Why Tesla Stock Dropped So Much


It isn’t looking good for TSLA shareholders right now. TSLA stock is down 48% YTD and you’d have lost half your money if you invested in Tesla stock during the August 2022 mini-market rally.

Why is Tesla Stock Dropping?

Tesla stock has been down a lot recently for several reasons including:

  • Elon Musk sold over 7 million Tesla shares in August to fund his Twitter purchase
  • Higher short interest as short sellers bet against Tesla Stock after Elon’s sale
  • Decreasing demand for Tesla vehicles as evidenced by the Q3 2022 production and delivery report
  • TSLA’s high P/E ratio is beginning to fall down to the S&P mean average
  • Rising interest rates are hurting EV stocks across the board and Tesla is not immune to this downturn

Elon Musk Dumped Tesla Stock in August

It all got started in August when Elon Musk sold 7.92 million shares of TSLA stock to fund his purchase of Twitter. Many investors follow Elon Musk’s trades closely and it wasn’t a good sign for him to dump his TSLA stock.

Elon Musk sold his shares between August 5th and 9th when TSLA shares were trading near $300. Tesla shares are down 33% since Musk dumped his shares and could continue falling even further due to several other headwinds.

Short Sellers Bet Against Tesla Stock After Elon’s Sale

Once short sellers realized that Elon Musk sold TSLA stock, they began betting against the stock by short TSLA. The number of Tesla shares sold short increased 3x since August 15th as the short began crashing the stock.


Short sellers borrow shares then sell them on the market to push the price down. All of this selling pressure causes TSLA shares to fall until the shorts buy back their shares to cover. As the market continues its bearish crash, Tesla stock could dip below $200 or lower until the shorts start covering.

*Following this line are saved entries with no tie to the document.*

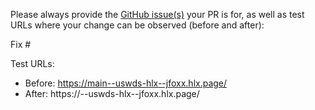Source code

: Please always provide the [GitHub issue(s)](../issues) your PR is for, as well as test URLs where your change can be observed (before and after):

Fix #<gh-issue-id>

Test URLs:
- Before: https://main--uswds-hlx--jfoxx.hlx.page/
- After: https://<branch>--uswds-hlx--jfoxx.hlx.page/
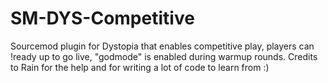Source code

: # SM-DYS-Competitive
Sourcemod plugin for Dystopia that enables competitive play, players can !ready up to go live, "godmode" is enabled during warmup rounds.
Credits to Rain for the help and for writing a lot of code to learn from :)
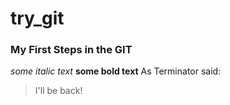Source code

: try_git
=======
### My First Steps in the GIT
*some italic text*
**some bold text**
As Terminator said:
> I'll be back!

Decreased Q3 2022 Demand for Tesla Vehicles is a Bad Sign

To make matters even worse, Tesla’s Q3 2022 vehicle delivery and production report showed a massive drop in demand for electric vehicles.

Tesla produced over 20,000 more EVs than it delivered, which is a warning sign of falling demand when compared to Tesla’s Q2 2022 report. Investors are worried that competition is catching up with Tesla as companies like Lucid Motors, Rivian, and Ford start producing more electric vehicles.

Tesla stock soared due to a lack of competition from other companies but times are changing fast.

Tesla’s P/E Ratio is Falling Fast

It’s crazy to think that Tesla stock used to trade at a P/E ratio of over 500 while the mean S&P 500 P/E ratio is around 16. Tesla’s 73 P/E ratio makes the stock look grossly overvalued and that’s one of the reasons why Tesla shares are falling so much.


The 2022 stock market crash is getting ugly and investors are pulling money out of stocks in favor of safer assets such as bonds and other high-yield assets. Tesla stock doesn’t pay a dividend so there is no reason to hold it for passive income.

Rising Interest Rates are Bad for Stocks

As I mentioned earlier, the Fed crashed the stock market this year due to several interest rate hikes. The consensus is that the Fed will raise interest rates 2 more times this year by 75 basis points in November and December to control rising inflation.

The September 2022 CPI inflation data showed that core inflation is continuing to rise so the Fed will probably stick to its plan and continue raising rates. This isn’t a good time for stocks and don’t expect a stock market rally until the Fed reverses its course and lowers interest rates again.


It’s a tough time for Tesla shareholders who have watched TSLA stock drop from its all-time high. The good news is that Tesla is a diversified energy company with plenty of long term growth ahead.

I’m bullish on Tesla stock over the next 5 years because the company should grow its revenue & earnings despite some short term challenges. Don’t panic just yet because things will get better in 2023. I’m looking to pick up Tesla stock under $200.